An examination consists of 10 multiple choice questions, where each question has 4 options, only one of which is correct. In every question, a candidate earns 3 marks for choosing the correct opion, and -1 for choosing a wrong option. Assume that a candidate answers all questions by choosing exactly one option for each. Then find the number of distinct combinations of anwers which can earn the candidate a score from the set {15, 16,17,18, 19, 20}.

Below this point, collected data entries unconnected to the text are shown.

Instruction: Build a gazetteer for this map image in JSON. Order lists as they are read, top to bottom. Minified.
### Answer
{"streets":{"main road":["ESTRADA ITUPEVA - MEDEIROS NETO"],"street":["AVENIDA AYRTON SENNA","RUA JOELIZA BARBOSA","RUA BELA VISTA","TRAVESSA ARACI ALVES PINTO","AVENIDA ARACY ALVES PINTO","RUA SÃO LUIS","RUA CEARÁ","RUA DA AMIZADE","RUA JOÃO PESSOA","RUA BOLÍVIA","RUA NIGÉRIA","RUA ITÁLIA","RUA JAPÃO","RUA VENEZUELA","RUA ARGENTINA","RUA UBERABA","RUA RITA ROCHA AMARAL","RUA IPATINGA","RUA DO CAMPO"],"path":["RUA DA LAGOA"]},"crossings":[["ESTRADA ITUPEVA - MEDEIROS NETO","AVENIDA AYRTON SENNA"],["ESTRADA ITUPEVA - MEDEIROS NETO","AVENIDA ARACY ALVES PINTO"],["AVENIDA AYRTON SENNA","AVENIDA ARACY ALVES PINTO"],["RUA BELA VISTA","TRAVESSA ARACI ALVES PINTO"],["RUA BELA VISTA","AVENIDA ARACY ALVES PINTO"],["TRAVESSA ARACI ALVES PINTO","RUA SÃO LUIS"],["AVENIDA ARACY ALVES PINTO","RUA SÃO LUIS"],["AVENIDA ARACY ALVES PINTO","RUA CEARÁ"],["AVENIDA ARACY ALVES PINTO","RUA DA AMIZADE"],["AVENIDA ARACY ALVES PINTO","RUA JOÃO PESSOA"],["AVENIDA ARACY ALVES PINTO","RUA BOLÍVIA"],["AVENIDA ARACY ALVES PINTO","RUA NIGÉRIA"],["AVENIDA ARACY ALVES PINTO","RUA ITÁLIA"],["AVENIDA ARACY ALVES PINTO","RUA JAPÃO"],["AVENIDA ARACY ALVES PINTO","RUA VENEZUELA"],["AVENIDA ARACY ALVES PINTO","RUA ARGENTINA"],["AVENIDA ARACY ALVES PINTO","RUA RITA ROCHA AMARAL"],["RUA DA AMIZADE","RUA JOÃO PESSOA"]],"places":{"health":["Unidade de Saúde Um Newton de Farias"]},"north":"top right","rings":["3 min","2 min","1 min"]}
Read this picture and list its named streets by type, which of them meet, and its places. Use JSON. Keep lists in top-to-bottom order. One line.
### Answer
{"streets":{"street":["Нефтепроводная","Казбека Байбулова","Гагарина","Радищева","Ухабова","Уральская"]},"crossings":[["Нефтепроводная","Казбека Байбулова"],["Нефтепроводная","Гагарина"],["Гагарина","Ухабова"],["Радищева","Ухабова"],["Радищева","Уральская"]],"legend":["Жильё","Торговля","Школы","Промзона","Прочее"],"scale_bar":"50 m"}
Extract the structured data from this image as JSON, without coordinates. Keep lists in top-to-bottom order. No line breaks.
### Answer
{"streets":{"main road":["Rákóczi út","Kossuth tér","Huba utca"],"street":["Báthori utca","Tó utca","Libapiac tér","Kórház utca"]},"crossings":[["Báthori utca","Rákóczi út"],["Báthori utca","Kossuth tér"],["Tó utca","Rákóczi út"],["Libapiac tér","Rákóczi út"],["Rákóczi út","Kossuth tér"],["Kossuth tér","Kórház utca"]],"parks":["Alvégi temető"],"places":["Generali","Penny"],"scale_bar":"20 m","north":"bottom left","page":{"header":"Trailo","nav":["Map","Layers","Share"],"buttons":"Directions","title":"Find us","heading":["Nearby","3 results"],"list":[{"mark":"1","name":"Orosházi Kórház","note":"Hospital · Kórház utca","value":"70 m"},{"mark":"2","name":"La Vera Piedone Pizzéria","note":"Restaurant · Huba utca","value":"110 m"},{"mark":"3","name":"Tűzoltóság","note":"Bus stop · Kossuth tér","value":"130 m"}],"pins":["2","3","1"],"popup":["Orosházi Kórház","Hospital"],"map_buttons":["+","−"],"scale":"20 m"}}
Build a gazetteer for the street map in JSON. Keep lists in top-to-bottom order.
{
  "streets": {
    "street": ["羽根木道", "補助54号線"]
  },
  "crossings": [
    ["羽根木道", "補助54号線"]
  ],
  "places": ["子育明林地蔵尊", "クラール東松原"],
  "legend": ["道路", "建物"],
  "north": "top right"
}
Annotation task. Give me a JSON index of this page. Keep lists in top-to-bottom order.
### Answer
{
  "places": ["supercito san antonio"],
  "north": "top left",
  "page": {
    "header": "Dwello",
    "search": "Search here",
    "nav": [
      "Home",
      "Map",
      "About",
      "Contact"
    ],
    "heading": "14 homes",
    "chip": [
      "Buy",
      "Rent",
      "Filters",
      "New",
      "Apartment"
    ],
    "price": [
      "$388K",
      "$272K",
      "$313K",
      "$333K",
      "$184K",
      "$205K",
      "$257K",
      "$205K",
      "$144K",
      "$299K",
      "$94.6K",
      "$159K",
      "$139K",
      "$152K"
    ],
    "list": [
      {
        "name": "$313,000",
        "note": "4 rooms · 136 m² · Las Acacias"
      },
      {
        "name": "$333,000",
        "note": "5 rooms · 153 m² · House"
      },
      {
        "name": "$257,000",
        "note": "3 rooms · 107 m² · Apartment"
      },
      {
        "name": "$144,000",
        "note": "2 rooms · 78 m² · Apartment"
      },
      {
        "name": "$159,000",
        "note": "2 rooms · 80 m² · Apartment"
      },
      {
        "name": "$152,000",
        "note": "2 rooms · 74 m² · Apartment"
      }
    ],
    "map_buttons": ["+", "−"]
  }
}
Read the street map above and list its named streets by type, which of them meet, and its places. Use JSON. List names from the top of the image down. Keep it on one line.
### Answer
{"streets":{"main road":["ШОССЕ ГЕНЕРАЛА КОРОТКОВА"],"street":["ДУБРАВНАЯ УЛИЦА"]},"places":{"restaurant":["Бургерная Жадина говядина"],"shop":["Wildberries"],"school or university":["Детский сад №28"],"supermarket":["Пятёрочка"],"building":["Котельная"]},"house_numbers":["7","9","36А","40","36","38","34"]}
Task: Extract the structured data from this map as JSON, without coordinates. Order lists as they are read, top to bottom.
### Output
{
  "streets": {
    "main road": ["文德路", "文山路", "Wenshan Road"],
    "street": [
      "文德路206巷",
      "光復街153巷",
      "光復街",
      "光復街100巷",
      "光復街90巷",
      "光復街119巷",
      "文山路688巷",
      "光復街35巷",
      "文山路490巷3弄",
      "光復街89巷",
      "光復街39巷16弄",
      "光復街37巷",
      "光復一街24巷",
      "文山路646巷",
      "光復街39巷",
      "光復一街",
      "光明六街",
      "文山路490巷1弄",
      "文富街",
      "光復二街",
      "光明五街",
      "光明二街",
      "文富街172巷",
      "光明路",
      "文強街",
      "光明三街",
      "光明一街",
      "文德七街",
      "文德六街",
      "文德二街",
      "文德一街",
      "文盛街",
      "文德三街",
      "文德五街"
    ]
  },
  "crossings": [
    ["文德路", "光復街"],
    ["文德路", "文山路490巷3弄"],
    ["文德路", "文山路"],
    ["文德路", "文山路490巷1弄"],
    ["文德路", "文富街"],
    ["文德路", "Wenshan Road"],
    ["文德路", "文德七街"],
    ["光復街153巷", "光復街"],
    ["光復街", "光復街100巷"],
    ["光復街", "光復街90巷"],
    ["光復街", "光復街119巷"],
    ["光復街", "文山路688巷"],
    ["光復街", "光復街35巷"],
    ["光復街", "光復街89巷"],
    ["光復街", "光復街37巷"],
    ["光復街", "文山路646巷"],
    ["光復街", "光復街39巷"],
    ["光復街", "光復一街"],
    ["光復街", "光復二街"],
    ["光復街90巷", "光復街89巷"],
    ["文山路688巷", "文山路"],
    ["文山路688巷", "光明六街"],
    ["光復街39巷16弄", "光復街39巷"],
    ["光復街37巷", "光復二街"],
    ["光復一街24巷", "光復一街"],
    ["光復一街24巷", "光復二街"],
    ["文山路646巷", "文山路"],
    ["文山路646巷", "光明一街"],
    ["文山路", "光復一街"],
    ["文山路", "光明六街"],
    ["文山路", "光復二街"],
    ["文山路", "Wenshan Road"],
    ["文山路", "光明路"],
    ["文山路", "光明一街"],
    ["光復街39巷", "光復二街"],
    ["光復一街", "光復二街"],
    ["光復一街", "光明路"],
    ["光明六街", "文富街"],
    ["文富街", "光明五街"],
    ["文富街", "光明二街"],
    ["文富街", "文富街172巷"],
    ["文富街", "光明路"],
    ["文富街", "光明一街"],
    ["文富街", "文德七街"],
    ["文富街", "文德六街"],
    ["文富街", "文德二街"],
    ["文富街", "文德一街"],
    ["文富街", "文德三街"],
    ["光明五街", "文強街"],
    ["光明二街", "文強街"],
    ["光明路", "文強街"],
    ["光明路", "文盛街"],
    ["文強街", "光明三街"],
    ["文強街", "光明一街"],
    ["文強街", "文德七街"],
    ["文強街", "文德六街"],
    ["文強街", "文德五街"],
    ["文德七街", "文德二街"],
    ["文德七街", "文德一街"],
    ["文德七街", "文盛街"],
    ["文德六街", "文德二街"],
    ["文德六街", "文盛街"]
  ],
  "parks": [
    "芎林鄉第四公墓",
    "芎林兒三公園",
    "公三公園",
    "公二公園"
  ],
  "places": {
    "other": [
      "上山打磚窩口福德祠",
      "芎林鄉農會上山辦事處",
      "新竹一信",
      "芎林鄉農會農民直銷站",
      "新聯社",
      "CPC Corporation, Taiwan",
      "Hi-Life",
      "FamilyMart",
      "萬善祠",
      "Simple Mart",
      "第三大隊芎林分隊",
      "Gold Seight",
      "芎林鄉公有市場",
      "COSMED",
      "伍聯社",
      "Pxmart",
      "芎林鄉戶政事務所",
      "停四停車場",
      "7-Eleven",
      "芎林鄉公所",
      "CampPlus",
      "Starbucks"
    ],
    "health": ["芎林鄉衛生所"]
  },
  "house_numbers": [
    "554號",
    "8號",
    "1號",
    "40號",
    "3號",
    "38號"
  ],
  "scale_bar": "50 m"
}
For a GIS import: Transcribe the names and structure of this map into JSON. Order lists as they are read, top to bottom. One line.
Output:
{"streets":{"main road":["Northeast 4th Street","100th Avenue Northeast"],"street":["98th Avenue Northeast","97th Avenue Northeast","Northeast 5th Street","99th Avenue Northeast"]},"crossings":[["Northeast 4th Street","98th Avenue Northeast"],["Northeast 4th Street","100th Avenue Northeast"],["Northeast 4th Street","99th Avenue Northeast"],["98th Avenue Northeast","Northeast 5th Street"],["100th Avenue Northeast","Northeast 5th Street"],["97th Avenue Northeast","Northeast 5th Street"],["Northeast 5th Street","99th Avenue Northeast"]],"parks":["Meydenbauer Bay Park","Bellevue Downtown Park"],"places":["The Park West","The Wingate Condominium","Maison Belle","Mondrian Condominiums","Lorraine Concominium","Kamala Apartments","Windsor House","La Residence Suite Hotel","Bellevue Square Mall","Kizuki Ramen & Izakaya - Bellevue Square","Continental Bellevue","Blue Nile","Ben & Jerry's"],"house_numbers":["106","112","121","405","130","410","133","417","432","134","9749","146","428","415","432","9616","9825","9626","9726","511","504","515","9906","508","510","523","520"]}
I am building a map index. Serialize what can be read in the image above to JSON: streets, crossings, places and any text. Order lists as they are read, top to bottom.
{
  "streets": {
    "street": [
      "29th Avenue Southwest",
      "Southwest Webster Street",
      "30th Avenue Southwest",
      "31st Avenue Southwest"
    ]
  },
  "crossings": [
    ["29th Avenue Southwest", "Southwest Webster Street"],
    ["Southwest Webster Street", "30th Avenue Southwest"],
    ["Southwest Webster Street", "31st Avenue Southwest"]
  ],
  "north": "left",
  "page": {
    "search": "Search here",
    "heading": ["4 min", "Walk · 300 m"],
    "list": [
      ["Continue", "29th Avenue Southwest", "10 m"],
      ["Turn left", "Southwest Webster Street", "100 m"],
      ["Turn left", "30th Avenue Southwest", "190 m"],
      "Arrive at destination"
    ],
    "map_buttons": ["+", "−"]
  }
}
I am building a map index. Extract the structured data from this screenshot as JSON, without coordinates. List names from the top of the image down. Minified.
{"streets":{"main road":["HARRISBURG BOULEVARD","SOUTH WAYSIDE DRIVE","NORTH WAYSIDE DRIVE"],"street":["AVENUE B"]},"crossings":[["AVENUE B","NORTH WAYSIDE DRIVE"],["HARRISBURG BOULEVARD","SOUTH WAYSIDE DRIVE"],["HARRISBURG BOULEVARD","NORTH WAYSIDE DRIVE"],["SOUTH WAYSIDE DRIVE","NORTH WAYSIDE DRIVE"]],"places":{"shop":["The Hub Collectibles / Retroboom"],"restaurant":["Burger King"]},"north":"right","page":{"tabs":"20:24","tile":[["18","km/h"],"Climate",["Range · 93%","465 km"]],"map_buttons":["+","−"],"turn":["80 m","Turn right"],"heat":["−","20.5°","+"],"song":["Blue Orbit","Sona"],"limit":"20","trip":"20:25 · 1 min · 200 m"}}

To solve the problem, we need to determine the number of distinct combinations of answers that can earn a candidate a score from the set {15, 16, 17, 18, 19, 20} in a multiple-choice examination consisting of 10 questions. Each question has 4 options, with only one correct answer. The scoring system awards 3 marks for a correct answer and -1 mark for a wrong answer. ### Step-by-Step Solution: 1. **Define Variables**: Let \( X \) be the number of questions answered correctly. Since there are 10 questions in total, the number of questions answered incorrectly will be \( 10 - X \). 2. **Calculate Total Score**: The total score \( S \) can be expressed in terms of \( X \): \[ S = 3X + (-1)(10 - X) = 3X - (10 - X) = 3X - 10 + X = 4X - 10 \] 3. **Set Up the Equation**: We need to find the values of \( X \) such that the score \( S \) is in the set {15, 16, 17, 18, 19, 20}. Therefore, we set up the equations: \[ 4X - 10 = S \] for \( S = 15, 16, 17, 18, 19, 20 \). 4. **Solve for Each Score**: - For \( S = 15 \): \[ 4X - 10 = 15 \implies 4X = 25 \implies X = 6.25 \quad \text{(not an integer)} \] - For \( S = 16 \): \[ 4X - 10 = 16 \implies 4X = 26 \implies X = 6.5 \quad \text{(not an integer)} \] - For \( S = 17 \): \[ 4X - 10 = 17 \implies 4X = 27 \implies X = 6.75 \quad \text{(not an integer)} \] - For \( S = 18 \): \[ 4X - 10 = 18 \implies 4X = 28 \implies X = 7 \quad \text{(valid integer)} \] - For \( S = 19 \): \[ 4X - 10 = 19 \implies 4X = 29 \implies X = 7.25 \quad \text{(not an integer)} \] - For \( S = 20 \): \[ 4X - 10 = 20 \implies 4X = 30 \implies X = 7.5 \quad \text{(not an integer)} \] 5. **Valid Score**: The only valid score is when \( S = 18 \) and \( X = 7 \). This means the candidate answered 7 questions correctly and 3 questions incorrectly. 6. **Calculate Combinations**: The number of ways to choose 7 correct answers from 10 questions is given by the combination formula: \[ \binom{10}{7} = \binom{10}{3} = \frac{10!}{7!3!} = \frac{10 \times 9 \times 8}{3 \times 2 \times 1} = 120 \] ### Final Answer: The number of distinct combinations of answers that can earn the candidate a score from the set {15, 16, 17, 18, 19, 20} is \( \boxed{120} \).